On note au demeurant que l’auteur ne met pas au pilori les catholiques, dès qu’ils sont intelligents – et grands : c’est à juste titre que, contre les Coudenhove Kalergi, Schumann , Delors et autres « carolingiens » qui, pensent que « pour faire l’Europe, il faut défaire la France », il cite à la barre, en défense de la nation , d’abord Jean Paul II : « Cinquante ans après la fin de la deuxième guerre mondiale, il importait de rappeler que ce conflit a eu lieu à cause de la violation du droit des nations », puis De Gaulle « La nation n’est pas source de conflits ; en revanche la négation de la nation es source de toutes les guerres . »
Dans le front anti-nation qui est évoqué à la page 130, toujours dans l’esprit de Cyrano, j’aurais eu moins de scrupule que lui, à ajouter la démocratie chrétienne, idéologie, parait-il, issue de christianisme : Bernanos disait à son sujet qu’ajouter quelque chose à chrétien était déjà faire injure à cette qualité.

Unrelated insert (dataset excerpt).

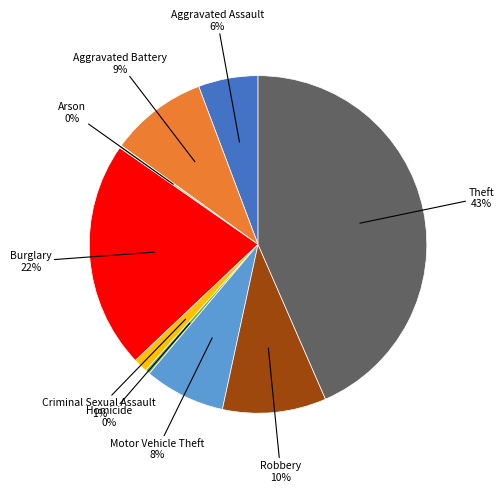

Is there a majority slice in this chart?

No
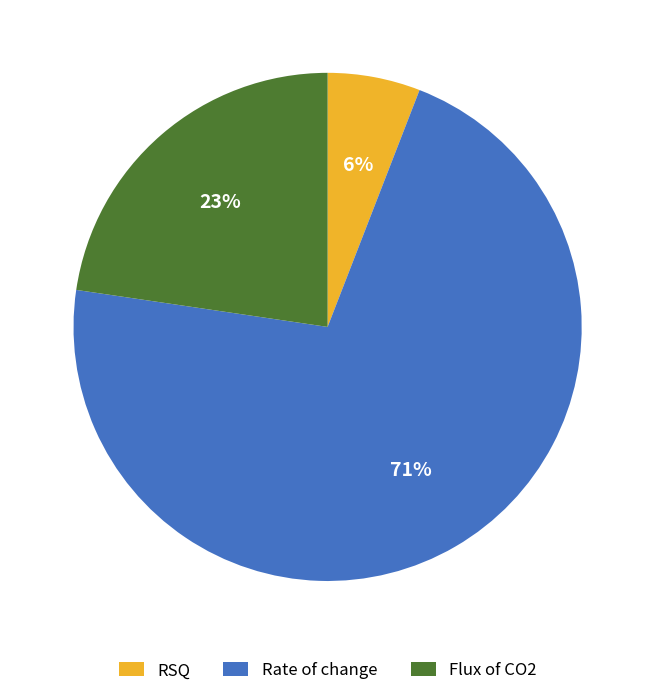

Does any single category account for the majority?

Yes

L’acharnent de cette école de pensée à l’encontre de l’Etat dit « jacobin » et donc couvert de sang, qui n’était pourtant pas différent de celui de Philippe le bel ou de Richelieu – cardinal de l’Eglise romaine, tout ce qu’il a de plus régulier -, n’a pas peu fait pour son discrédit, notamment quand cette école a investi le parti socialiste sous les couleurs de la deuxième gauche et une grande partie de notre haute fonction publique.
C’est à juste titre aussi que l’auteur montre que « les droits de l’hommistes, benêts compassionnels, sont les alliés du système libéral » preuve que toutes les traditions ont leurs perversions, y compris celle de 1789.

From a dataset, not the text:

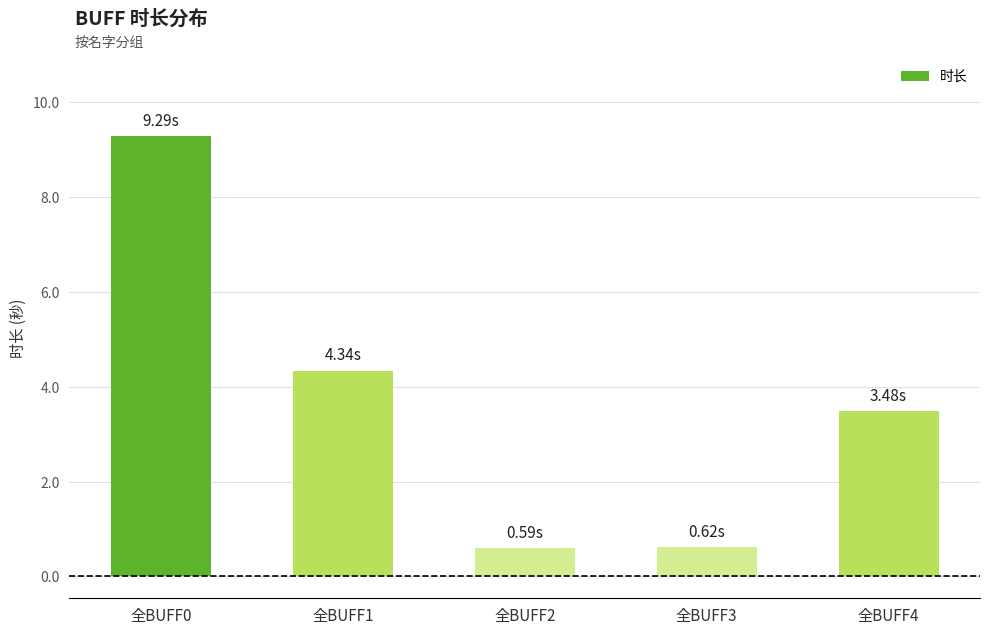

What is the ratio of the value at 全BUFF0 to the value at 全BUFF4?

2.7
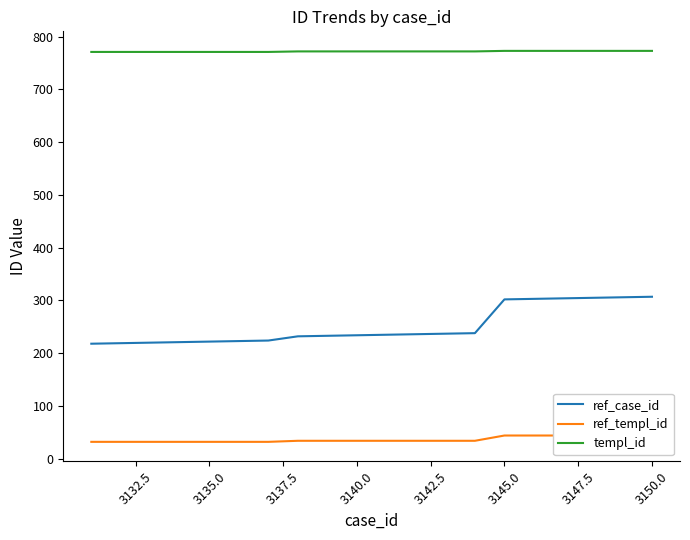

True or false: ref_case_id has a value of 302 at 3145.0.

True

Excellents développements, très instructifs, sur la TVA sociale, dont l’auteur est spécialiste, la seule réforme en profondeur que « le président de l’Arépublique » aurait pu faire et que précisément il n’a pas faite, faute sans doute d’en avoir compris la portée.

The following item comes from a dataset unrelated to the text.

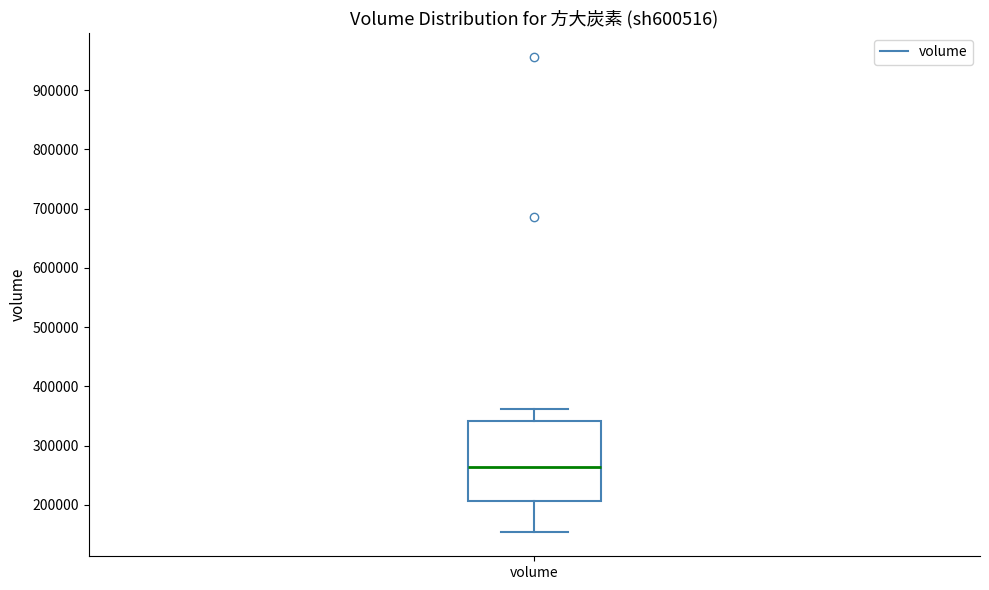

Transcribe this box plot: give where the median line is, the range the box spans, and where the two whiskers end, as read against the y-axis. The values are not printed on the chart, so give them approximately, as read against the axis.

median 260000, box 210000 to 340000, whiskers 150000 to 360000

« La première impression est la bonne », sauf qu’elle nous semble, en l’espèce, très en dessous de la réalité. Ce qui devait suivre les cent jours est allé à mon sens, bien au-delà, en matière de déconstruction, de ce qu’anticipait l’auteur de cet essai. Le discours du Latran n’est qu’un péché mignon, si j’ose dire, comparé aux effets dévastateurs d’une réforme brouillonne de la Constitution , de la servilité de tous les instants vis-à-vis de l’Amérique, dont la réintégration de l’OTAN n’est qu’un indice parmi d’autres, des affaires Tapie, Pérol etc. , de la RGPP, du lycée à la carte, du regroupent forcé – et forcené – des universités , sous l’effet de ce miroir aux alouettes qu’est le classement de Shanghai, de la culture du chiffre appliquée de haut en bas à l’Etat, de la fusion police-gendarmerie, de la loi sur les collectivités locales : toutes mesures qui aggravent les problèmes auxquels elles sont supposées porter remède et qui approfondissent le déliquescence de l’Etat, la démoralisation des fonctionnaires et , disons le pour finir, qui détricotent, non seulement la République, mais la France.